Insecure because User type derives Discriminator trait (via #[account]), thus one may expect this code to be secure. However, the program tries to deserialize with try_from_slice, the default borsh deserialization method, which does not check for the discriminator. Thus, one could potentially serialize a Metadata struct, and then later deserialize without any problem into a User struct, leading to a type-cosplay vulnerability.

recommended

The recommended way to address the type-cosplay issue. It adds an #[account] macro to each struct, which adds a discriminant to each struct. It doesn't actually perform any deserializations, which is why the recommended-2 was created.

recommended-2

This is secure code because all structs have an #[account] macro attributed on them, thus deriving the Discriminator trait for each. Further, unlike the insecure-anchor example, the program uses the proper deserialization method, try_deserialize, to deserialize bytes as User. This is "proper" because in the derived implementation of try_deserialize, the discriminator of the type is checked first.

Note: this example differs from the Sealevel recommended example in that it actually attempts to perform a deserialization in the function body, and then uses the struct. It provides a more realistic and concrete example of what might happen in real programs

secure

This example is from the Sealevel example. It fixes the insecure case by adding a discriminant field to each struct, and further this discriminant is "proper" because it contains the necessary amount of variants in order to differentiate each type. In the code, there is an explicit check to make sure the discriminant is as expected.

secure-2

This example fixes both the insecure and insecure-2 examples. It is secure because it only deserializes from a single enum, and that enum encapsulates all of the user-defined types. Since enums contain an implicit discriminant, this program will always be secure as long as all types are defined under the enum.
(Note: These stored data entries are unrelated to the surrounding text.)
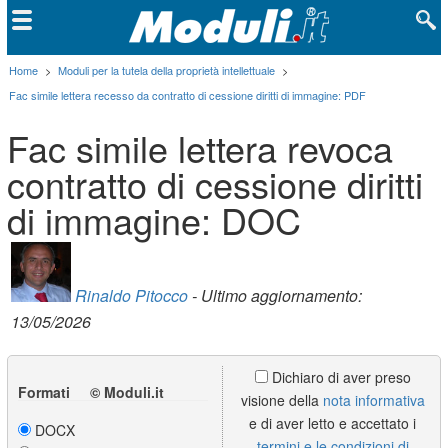
Home
>
Moduli per la tutela della proprietà intellettuale
>
Fac simile lettera recesso da contratto di cessione diritti di immagine: PDF
Fac simile lettera revoca
contratto di cessione diritti
di immagine: DOC
Rinaldo Pitocco
- Ultimo aggiornamento:
13/05/2026
Dichiaro di aver preso
Formati © Moduli.it
visione della
nota informativa
e di aver letto e accettato i
DOCX
termini e le condizioni di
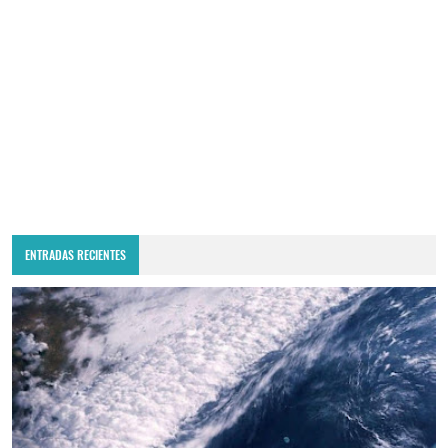
ENTRADAS RECIENTES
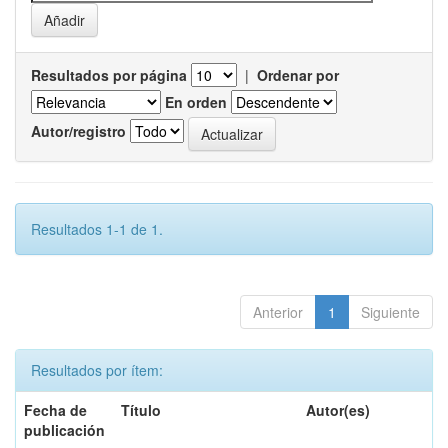
Resultados por página
|
Ordenar por
En orden
Autor/registro
Resultados 1-1 de 1.
Anterior
1
Siguiente
Resultados por ítem:
Fecha de
Título
Autor(es)
publicación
How the lint is implemented:

  • Find call expressions which has an arg that accesses account data
    • Arg expression contains x.data; x is of type AccountInfo
  • Get the type that the function was called on, ie X in X::call()
  • if X implements anchor_lang::Discriminator trait but the function called is not try_deserialize
    • warn to use try_deserialize or to account for type's discriminator
  • else if the function called is Borsh try_from_slice, collect the deserialized type
  • Repeat the above for all call expressions and collect all deserialized types; X from X::try_from_slice() expressions.
  • If number of different kinds of types deserialized is more than 1, i.e the code deserializes Enum type as well as a Struct type, etc.
    • warn to either deserialize from only structs or only an enum
  • Else If the deserialized types are all enum
    • If number of deserialized enums are more than 1
      • warn to use single enum that contains all type definitions
    • Else assume that the single enum is safe and do not warn
  • Else the deserialized types are structs
    • For each deserialized type
      • If the struct has first field of type enum and number of variants of the enum are more than the number of deserialized types
        • The struct has proper discriminant; do not warn.
      • Else warn to add an enum with at least as many variants as there are deserialized types.